Mme Valérie Lacroute. Le coût de la fraude dans les transports publics en France est estimé à 500 millions d’euros par an. Sans focaliser sur l’Ile-de-France, je rappelle que ce montant représente pratiquement la moitié des investissements réalisés par le Syndicat des transports d’Ile-de-France… C’est dire l’enjeu de lutter contre la fraude. C’est un impératif économique, car c’est la possibilité de se donner les moyens de financer les investissements nécessaires pour remettre à niveau nos infrastructures et offrir des transports de qualité à nos concitoyens. Quand on prend le train dans ma circonscription de Seine-et-Marne, c’est, au choix, la lumière ou le chauffage dans les trains… Revenir à des transports de qualité en luttant contre la fraude est un véritable enjeu.

C’est également un impératif démocratique et social.
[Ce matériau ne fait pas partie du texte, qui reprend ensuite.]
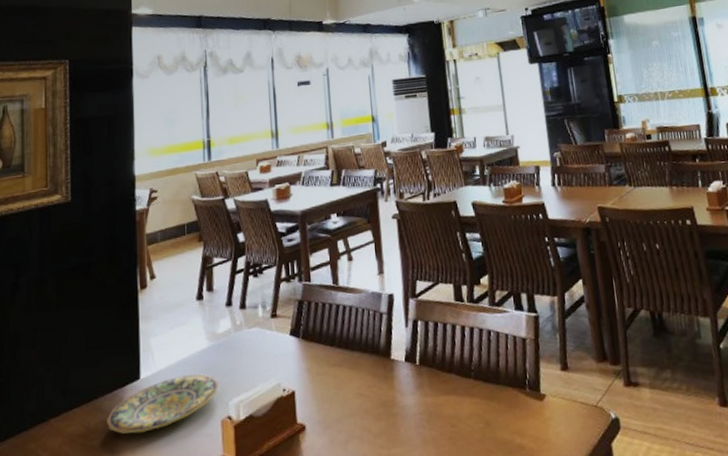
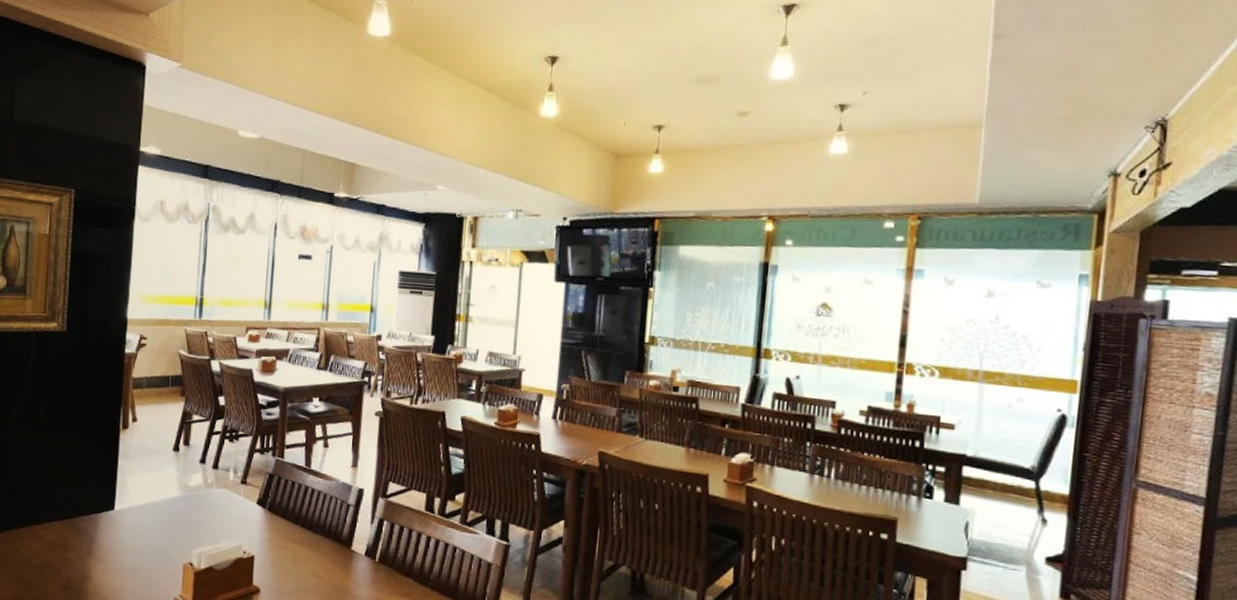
plate: present [107,373,219,434] -> none [82,515,185,558]

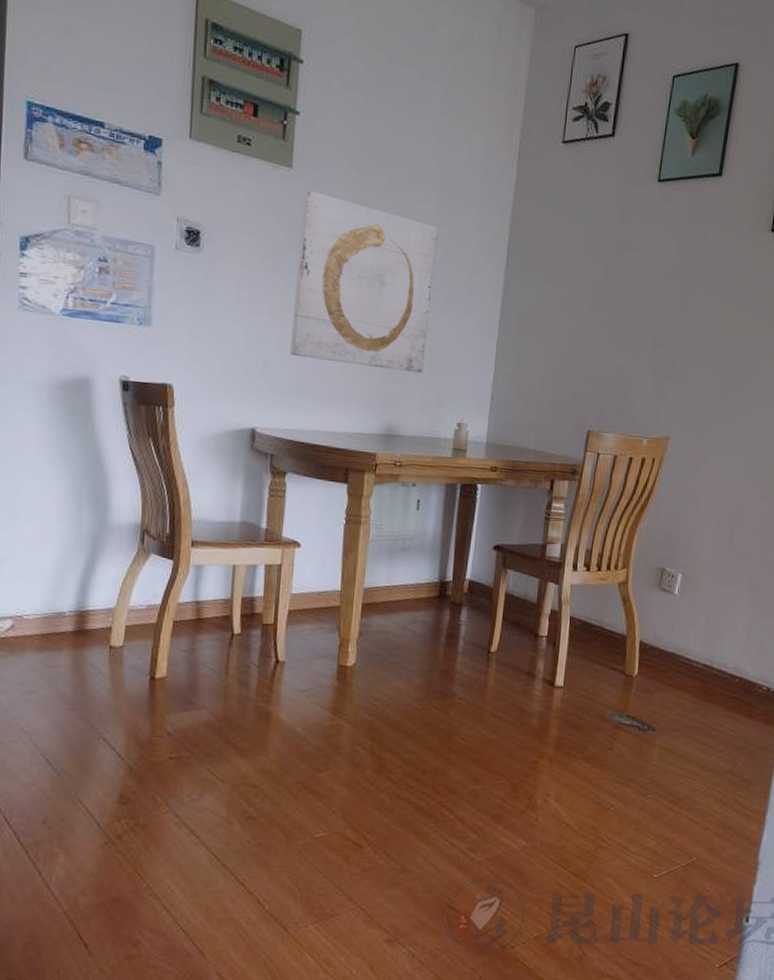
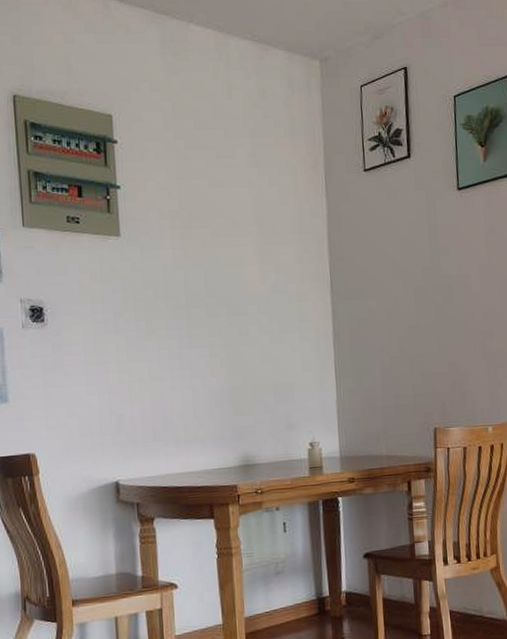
wall art: present [290,190,438,374] -> none [133,253,269,407]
Nous ne pouvons plus accepter de voir autant de gens s’exonérer de participer au financement de ce service public. C’est le symbole même de l’injustice, car ce sont les usagers et les contribuables qui paient pour les fraudeurs.

Il est indispensable que cette loi aille plus loin. Il faut lutter contre la fraude en permettant de recouvrer les amendes. Il faut aussi lutter contre les fausses identités données par les fraudeurs en instaurant l’obligation de porter sur soi une carte nationale d’identité. Il m’est arrivé de recevoir un PV d’infraction : un fraudeur avait donné mon adresse… (Sourires) Ce procédé est devenu monnaie courante.

M. Jean-Louis Bricout. Vous n’êtes pas la seule dans ce cas !

Mme Valérie Lacroute. Il est également nécessaire que l’on puisse simplifier et faciliter le travail de la police, notamment au travers de la comparution via le smartphone.

Je ne suis pas sûre que cette PPL résolve le problème des fraudeurs récidivistes. Mais vous avez prévu de proposer des amendements qui, je l’espère, permettront d’avancer sur ce point.

Lutter contre la fraude, c’est lutter efficacement contre l’insécurité dans les transports. C’est aussi lutter contre le terrorisme. Certes, cette PPL autorise les agents des services internes de sécurité de la SNCF et de la RATP à procéder à des palpations. Mais il faut le consentement des intéressés. Il faudrait autoriser la fouille des sacs et refuser l’accès au réseau à ceux qui ne veulent pas s’y soumettre. Il conviendrait aussi de permettre aux agents des services internes de sécurité de la SNCF et de la RATP de patrouiller et de verbaliser en civil.

Enfin, il est urgent que les employeurs publics et ceux des secteurs dits « sensibles » puissent avoir accès à la liste de ceux de leurs salariés qui font l’objet d’un signalement en fiche S.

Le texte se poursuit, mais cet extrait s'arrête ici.